** TASK ITEM **
Find the line in the entries below that contains "middle tip: (514, 1129)". Repeat it exactly, and every line after it through the line that contains "thumb tip: (333, 1142)".

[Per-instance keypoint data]
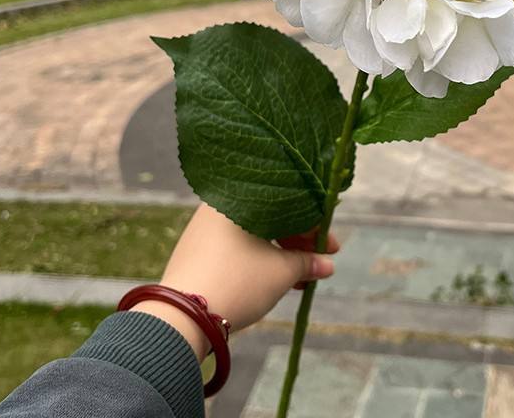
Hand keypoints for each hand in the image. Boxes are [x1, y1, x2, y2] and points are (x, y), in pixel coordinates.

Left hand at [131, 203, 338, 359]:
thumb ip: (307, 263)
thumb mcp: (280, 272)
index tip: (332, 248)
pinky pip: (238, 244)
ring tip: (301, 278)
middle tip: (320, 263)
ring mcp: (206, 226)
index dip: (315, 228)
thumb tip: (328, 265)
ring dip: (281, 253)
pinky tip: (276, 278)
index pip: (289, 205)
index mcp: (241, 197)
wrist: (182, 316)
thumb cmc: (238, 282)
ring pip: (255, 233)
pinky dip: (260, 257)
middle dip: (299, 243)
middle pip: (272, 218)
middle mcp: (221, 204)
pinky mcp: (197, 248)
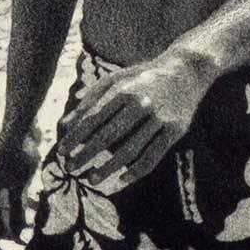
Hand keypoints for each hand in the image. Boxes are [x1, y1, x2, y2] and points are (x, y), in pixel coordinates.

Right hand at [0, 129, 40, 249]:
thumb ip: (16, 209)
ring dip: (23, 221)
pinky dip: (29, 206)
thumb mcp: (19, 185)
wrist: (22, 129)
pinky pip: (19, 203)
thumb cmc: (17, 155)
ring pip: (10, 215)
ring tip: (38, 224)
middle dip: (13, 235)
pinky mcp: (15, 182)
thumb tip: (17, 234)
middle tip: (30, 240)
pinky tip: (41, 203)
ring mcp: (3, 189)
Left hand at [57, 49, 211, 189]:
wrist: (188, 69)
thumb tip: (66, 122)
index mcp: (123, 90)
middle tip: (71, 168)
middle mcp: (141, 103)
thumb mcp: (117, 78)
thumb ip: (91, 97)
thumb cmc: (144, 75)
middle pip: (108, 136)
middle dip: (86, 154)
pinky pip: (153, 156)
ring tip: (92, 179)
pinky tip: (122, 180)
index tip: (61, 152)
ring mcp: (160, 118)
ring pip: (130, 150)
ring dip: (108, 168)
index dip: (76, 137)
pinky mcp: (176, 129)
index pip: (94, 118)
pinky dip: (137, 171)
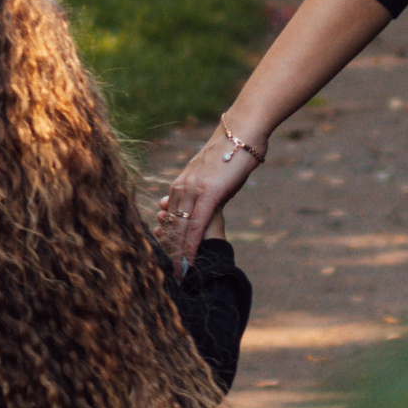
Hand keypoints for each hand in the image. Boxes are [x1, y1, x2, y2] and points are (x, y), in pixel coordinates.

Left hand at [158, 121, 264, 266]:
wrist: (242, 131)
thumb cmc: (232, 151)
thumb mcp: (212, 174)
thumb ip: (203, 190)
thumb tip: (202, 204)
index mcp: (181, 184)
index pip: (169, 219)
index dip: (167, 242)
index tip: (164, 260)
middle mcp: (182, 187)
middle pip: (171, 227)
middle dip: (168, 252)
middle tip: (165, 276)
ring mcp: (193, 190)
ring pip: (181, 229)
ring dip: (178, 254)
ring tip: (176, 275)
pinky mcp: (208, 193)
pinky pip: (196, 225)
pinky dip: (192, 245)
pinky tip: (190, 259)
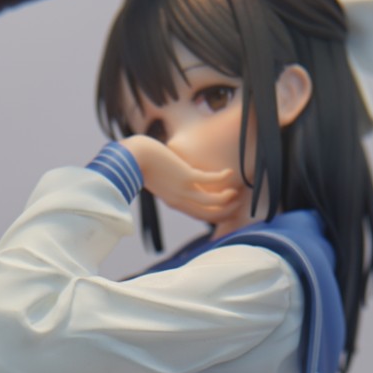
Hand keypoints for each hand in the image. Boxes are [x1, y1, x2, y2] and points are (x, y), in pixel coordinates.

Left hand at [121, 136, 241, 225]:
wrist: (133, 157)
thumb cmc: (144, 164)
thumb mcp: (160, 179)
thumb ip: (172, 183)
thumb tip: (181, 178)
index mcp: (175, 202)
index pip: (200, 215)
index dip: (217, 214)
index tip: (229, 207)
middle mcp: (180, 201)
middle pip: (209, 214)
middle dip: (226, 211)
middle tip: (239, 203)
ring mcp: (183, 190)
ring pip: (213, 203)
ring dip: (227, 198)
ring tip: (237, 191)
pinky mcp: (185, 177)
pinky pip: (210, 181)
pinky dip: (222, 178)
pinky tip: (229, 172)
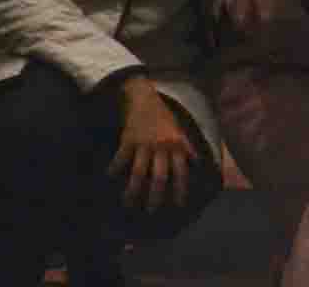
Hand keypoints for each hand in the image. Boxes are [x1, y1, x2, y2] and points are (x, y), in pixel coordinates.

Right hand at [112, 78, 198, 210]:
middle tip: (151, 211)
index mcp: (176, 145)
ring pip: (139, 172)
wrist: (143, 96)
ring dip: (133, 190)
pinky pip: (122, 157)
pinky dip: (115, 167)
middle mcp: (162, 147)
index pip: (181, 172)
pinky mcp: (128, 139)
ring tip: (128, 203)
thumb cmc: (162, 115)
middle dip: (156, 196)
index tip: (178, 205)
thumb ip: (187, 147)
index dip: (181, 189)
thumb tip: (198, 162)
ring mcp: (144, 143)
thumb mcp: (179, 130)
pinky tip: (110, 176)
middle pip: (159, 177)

---

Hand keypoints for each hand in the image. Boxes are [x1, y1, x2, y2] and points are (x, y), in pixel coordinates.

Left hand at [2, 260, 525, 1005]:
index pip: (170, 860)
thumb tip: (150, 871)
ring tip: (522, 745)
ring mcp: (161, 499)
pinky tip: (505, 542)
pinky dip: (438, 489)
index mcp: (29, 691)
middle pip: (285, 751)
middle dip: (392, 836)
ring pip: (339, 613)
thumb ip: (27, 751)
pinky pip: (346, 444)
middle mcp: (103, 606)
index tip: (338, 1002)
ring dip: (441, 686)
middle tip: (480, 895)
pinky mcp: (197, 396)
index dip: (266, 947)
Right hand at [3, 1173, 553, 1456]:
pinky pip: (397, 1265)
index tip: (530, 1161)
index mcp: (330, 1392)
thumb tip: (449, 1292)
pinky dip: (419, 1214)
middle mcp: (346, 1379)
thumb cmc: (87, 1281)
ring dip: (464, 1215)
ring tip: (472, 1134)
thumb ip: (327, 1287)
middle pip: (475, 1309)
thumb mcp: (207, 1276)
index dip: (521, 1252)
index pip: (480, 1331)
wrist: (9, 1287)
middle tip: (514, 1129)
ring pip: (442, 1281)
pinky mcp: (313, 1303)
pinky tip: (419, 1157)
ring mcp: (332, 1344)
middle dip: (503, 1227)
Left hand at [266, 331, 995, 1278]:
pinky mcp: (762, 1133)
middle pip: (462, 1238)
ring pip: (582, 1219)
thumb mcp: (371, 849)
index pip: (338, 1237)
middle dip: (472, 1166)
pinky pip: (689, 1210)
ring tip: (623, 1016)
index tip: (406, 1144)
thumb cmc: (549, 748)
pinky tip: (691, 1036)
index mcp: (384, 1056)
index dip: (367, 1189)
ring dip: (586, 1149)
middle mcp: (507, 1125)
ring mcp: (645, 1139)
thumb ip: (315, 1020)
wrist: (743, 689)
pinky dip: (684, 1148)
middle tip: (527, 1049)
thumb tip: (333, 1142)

** EXERCISE SOLUTION **
middle tip: (514, 1129)
ring pip: (442, 1281)
pinky mcp: (313, 1303)
pinky tip: (419, 1157)
ring mcp: (332, 1344)
middle dip: (503, 1227)
Left hand at [266, 331, 995, 1278]:
pinky mcp: (762, 1133)
middle pip: (462, 1238)
ring pip: (582, 1219)
thumb mcp: (371, 849)
index pip: (338, 1237)
middle dip: (472, 1166)
pinky pip: (689, 1210)
ring tip: (623, 1016)
index tip: (406, 1144)
thumb cmc: (549, 748)
pinky tip: (691, 1036)
index mcp: (384, 1056)
index dip: (367, 1189)
ring dip: (586, 1149)
middle mcp: (507, 1125)
ring mcp: (645, 1139)
thumb ip: (315, 1020)
wrist: (743, 689)
pinky dip: (684, 1148)
middle tip: (527, 1049)
thumb tip: (333, 1142)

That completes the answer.